Elaine Viets – who has now become an official member of the Lipstick Chronicles – blogs about her irritation with the ITW’s list of award nominations and the fact that for all three major categories, the shortlists are all-male:

It’s tough to define an award-winning thriller, but the new International Thriller Writers has succeeded:

It’s anything written by a man.

That’s not what it says on the ITW Website. That tells us,

“Thrillers provide a rich literary feast – the legal thriller, the spy

thriller, the action-adventure thriller, the medical thriller, the

police thriller, the romantic thriller, the historical thriller, the

political thriller, the religious thriller, the high-tech thriller, the

supernatural thriller. The list goes on and on, with new variations

being invented constantly. This openness to creation and expansion is

one of the field’s characteristics.”

Unfortunately, the plums at this literary feast are served to men

only.

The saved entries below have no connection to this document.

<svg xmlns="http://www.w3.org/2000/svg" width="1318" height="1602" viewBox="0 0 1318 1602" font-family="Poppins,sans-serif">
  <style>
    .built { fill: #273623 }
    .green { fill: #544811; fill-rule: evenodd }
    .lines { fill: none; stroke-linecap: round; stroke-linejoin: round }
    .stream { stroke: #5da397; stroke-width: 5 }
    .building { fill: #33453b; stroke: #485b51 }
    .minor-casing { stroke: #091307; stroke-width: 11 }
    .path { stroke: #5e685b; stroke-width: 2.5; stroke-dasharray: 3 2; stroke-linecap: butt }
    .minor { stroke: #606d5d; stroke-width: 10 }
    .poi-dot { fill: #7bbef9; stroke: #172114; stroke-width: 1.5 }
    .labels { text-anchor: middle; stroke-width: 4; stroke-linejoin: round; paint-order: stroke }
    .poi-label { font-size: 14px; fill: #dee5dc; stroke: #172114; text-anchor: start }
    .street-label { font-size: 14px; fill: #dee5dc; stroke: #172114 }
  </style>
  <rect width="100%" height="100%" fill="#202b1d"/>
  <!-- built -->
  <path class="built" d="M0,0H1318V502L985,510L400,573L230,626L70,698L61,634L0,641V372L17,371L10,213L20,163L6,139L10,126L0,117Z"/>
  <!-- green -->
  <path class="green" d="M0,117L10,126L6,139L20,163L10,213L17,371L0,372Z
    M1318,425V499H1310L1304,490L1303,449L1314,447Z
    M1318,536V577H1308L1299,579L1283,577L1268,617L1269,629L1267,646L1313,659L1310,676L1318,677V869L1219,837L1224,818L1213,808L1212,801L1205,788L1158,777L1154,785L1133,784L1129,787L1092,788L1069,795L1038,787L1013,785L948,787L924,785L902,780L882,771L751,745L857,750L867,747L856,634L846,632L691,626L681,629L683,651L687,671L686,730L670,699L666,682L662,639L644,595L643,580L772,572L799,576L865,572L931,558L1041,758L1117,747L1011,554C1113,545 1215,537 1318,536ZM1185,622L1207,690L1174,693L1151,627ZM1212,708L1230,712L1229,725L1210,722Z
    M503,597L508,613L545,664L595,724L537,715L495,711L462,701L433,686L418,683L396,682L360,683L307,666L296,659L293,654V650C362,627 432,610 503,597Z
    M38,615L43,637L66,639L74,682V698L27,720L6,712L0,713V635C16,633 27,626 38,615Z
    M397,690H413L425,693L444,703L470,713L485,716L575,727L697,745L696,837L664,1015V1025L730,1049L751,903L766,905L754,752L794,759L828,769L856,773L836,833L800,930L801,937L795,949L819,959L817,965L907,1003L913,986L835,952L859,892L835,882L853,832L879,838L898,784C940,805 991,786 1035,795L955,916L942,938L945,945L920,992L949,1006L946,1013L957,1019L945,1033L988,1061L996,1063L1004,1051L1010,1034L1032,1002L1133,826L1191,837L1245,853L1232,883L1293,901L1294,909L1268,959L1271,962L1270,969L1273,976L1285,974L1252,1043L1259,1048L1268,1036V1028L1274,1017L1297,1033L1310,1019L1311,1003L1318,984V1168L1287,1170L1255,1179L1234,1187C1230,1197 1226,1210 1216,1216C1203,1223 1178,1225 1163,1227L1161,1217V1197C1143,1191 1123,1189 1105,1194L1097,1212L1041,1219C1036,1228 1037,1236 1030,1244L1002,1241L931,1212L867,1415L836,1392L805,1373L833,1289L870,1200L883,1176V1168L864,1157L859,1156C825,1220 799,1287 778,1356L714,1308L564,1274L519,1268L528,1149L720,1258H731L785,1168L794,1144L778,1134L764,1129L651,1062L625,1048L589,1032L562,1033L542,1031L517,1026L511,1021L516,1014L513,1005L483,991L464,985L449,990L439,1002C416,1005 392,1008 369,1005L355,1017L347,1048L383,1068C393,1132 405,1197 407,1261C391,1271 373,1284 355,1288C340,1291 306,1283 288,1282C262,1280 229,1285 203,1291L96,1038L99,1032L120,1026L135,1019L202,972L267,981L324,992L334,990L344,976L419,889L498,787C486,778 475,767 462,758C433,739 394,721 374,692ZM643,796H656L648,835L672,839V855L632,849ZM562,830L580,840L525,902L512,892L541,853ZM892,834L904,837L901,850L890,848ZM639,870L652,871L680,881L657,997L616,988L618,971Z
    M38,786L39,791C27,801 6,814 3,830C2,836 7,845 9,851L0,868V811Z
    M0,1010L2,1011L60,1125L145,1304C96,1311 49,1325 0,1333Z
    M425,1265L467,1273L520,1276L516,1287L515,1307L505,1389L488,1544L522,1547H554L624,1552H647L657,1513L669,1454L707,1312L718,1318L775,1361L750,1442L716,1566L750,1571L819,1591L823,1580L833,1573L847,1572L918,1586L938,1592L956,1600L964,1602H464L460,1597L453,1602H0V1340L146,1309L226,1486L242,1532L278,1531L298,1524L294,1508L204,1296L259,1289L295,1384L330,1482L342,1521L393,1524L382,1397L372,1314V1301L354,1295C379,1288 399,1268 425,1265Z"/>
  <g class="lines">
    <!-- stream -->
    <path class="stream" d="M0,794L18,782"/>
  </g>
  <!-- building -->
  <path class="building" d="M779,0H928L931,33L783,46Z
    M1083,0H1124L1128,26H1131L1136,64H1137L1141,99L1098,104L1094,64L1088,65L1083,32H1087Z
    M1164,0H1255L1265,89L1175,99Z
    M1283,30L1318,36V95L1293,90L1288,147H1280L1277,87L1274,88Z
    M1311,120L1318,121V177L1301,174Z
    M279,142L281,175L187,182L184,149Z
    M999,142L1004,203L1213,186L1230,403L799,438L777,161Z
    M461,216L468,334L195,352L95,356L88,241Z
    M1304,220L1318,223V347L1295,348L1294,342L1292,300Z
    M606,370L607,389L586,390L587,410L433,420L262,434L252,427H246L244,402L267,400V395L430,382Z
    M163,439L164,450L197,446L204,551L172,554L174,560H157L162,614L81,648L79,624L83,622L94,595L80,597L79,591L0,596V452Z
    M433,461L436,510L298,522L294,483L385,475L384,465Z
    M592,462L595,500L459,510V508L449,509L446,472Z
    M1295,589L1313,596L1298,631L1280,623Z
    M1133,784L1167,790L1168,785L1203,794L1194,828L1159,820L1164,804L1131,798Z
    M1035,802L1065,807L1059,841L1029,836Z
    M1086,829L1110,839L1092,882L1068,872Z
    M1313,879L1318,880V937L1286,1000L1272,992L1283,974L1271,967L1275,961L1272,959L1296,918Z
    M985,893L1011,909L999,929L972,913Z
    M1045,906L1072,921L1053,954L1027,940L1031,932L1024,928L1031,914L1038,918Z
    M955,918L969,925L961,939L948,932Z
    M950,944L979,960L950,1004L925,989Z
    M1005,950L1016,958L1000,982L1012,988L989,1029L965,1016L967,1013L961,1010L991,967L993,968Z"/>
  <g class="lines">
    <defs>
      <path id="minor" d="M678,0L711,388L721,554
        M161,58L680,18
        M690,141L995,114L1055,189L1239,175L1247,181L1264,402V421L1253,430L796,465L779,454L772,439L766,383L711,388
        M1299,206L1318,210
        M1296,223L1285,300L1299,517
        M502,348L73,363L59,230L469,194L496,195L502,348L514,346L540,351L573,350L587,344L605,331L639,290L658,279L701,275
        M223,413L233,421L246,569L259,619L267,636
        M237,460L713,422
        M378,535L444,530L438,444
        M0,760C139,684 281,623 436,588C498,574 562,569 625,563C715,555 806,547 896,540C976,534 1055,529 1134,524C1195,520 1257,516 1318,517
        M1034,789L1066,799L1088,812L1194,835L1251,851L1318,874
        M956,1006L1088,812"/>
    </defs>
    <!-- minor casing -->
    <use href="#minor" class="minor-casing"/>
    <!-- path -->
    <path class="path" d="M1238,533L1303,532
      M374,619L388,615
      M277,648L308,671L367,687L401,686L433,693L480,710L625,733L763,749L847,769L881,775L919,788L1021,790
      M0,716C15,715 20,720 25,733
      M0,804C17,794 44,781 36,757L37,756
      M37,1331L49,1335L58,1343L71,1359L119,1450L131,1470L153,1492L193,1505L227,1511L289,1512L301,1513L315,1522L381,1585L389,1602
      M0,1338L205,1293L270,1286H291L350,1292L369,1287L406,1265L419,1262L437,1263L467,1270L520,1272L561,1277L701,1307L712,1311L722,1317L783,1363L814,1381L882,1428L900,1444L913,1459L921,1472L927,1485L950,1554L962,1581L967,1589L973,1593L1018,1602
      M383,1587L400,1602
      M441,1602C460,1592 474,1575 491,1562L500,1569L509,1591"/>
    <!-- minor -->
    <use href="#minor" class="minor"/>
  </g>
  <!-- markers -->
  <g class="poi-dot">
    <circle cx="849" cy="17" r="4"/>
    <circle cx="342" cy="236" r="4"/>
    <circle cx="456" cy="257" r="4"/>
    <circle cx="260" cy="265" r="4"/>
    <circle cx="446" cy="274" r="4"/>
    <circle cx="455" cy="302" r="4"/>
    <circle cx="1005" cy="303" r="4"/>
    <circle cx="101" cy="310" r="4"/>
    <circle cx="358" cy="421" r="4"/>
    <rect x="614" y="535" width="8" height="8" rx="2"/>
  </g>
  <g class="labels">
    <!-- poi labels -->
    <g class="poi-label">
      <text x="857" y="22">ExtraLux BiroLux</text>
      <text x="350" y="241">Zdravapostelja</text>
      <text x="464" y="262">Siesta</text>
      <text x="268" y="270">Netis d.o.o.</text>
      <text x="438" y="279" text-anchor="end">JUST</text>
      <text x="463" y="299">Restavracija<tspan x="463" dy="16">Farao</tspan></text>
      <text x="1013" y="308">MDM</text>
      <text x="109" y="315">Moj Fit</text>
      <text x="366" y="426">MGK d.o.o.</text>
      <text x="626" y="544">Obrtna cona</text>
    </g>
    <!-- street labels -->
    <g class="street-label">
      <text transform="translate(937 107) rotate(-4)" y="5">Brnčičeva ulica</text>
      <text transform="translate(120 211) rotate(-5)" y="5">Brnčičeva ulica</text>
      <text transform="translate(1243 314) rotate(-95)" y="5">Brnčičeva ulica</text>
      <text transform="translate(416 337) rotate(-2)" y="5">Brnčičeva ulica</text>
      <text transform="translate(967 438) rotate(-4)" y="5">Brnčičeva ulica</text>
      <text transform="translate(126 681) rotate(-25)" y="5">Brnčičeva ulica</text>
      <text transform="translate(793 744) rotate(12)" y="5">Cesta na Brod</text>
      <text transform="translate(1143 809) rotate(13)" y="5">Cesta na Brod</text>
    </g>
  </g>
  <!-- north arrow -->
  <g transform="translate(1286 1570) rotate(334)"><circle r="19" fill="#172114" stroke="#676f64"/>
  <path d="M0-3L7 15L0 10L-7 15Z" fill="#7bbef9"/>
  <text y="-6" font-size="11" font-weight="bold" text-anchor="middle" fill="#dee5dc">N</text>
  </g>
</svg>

For the first ITW Thriller Awards, every single novel nominee is

a man.

Not surprisingly, the comments are lively and fierce but I tend to agree with what Donna Moore said:

When it comes down to it, awards that are based on a judging panel come

down to the preferences of that handful of judges. Has there ever been

a whole shortlist of nominations for ANY category in ANY award that I

have ever agreed with? Not that I can think of. There is no “best book

of the year”. You ask 10 people what the best crime fiction book of

2005 was and you might get 10 different answers – and you might agree

with none of them.

Sure, on the surface it probably doesn’t look great, but it wasn’t like the judging commitees didn’t include women More to the point is that many mystery and suspense novels written by women aren’t what I would classify as thrillers. But something tells me that’s about to change over the course of the next couple of years, as more women – be they first timers or veterans – are trying their hand at thrillers.

In the end, it’s a taste issue. And next year’s crop of judges will have decidedly different taste.